*** EXCERPTED PASSAGE ***
# Router bit identification



## redhandmanc (Mar 7, 2012)

hell
I have a ruter bit with 1/4 inch shan
It is a straight bit but is bladeless ??

What is it ?:help:


----------



## bobj3 (Jan 17, 2006)

Hi

Sounds like a trim bit

*Flush and Bevel Router Bits*

MLCS solid carbide router bits

==



Redhand said:


> hell
> I have a ruter bit with 1/4 inch shan
> It is a straight bit but is bladeless ??
> 
> What is it ?:help:


----------



## bcfunburst (Jan 14, 2012)

If it has no blade on a 1/4 inch shank, could it be a centering pin???


----------



## del schisler (Feb 2, 2006)

bcfunburst said:


> If it has no blade on a 1/4 inch shank, could it be a centering pin???


no the centering bit should be a tapper so that when the bit is in the collet and the base plate is put down on the router the tapper it will center the plate. Maybe the cutter's are missing i havent seen a bit with out cutter's on it ? is their anything on the end or nothing ?


----------



## bobj3 (Jan 17, 2006)

Hi

Not all line up pins have a tapper to them.

Solid Brass Router Inlay Kit

==


----------



## bcfunburst (Jan 14, 2012)

I have 3 different centering pins for inlay. NONE of them are tapered.


----------



## jschaben (Jun 21, 2009)

I've got some tapered centering pins, as well as some straight ones, but the one I like the most is the disc type. Doesn't work on all routers though.


----------



## bobj3 (Jan 17, 2006)

Hi John

I'm with you on that one I'm not a big fan of the cone type or the taper type.
With the right disk it will work on any router..
*** End of EXCERPTED PASSAGE ***
*** STORED DATA ***
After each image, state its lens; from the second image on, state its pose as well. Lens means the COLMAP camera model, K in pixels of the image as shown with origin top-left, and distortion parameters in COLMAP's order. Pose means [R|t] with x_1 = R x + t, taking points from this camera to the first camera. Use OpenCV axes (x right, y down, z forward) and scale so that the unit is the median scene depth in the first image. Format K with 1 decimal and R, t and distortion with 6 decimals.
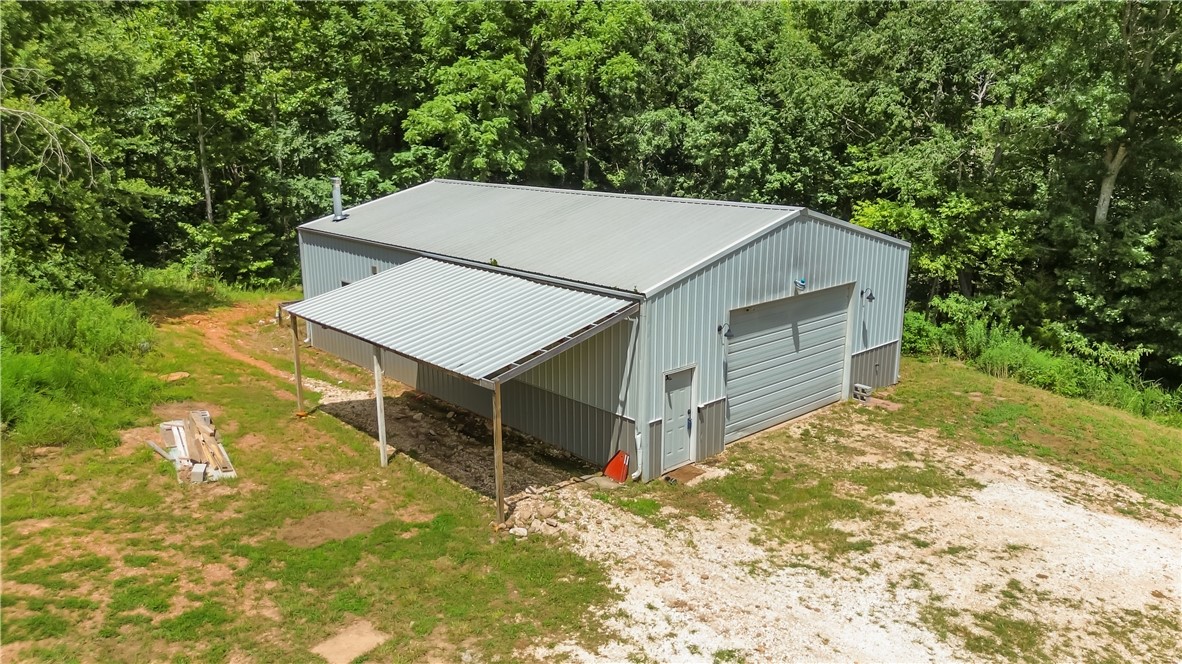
*** End of STORED DATA ***
■ QUESTIONS ON THE MATERIAL
1. Reproduce the passage from the router bit thread word for word, starting with "## del schisler" and going on through "or nothing ?".
2. List every distinct username that appears in a post heading of the router bit thread.
The material has no connection to the router bit thread.

■ TASK RESULTS
1.
## del schisler (Feb 2, 2006)

bcfunburst said:


> If it has no blade on a 1/4 inch shank, could it be a centering pin???


no the centering bit should be a tapper so that when the bit is in the collet and the base plate is put down on the router the tapper it will center the plate. Maybe the cutter's are missing i havent seen a bit with out cutter's on it ? is their anything on the end or nothing ?

2. redhandmanc, bobj3, bcfunburst, del schisler, jschaben